WHAT TO WORK ON
Across the records below, how many lines include the string "buttons"? State the number and nothing more.

ENTRIES SUPPLIED

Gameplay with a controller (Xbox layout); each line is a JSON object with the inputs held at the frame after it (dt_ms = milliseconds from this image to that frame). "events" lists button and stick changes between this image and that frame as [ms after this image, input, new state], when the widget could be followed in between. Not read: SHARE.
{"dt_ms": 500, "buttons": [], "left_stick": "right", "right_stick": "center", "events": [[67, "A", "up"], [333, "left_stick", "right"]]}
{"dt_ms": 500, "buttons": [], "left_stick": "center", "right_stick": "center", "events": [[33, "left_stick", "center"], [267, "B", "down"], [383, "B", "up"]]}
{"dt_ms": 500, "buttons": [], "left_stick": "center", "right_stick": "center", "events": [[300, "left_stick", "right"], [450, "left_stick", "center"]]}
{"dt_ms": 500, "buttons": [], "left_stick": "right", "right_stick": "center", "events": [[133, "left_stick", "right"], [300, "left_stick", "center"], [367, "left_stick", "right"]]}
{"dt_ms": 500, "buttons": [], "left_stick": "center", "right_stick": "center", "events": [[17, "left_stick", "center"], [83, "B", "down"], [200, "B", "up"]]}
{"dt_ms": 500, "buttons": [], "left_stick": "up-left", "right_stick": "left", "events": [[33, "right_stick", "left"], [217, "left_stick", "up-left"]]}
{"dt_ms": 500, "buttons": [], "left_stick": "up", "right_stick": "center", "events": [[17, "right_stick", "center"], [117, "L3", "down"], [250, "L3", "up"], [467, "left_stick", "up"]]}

TASK RESULT
7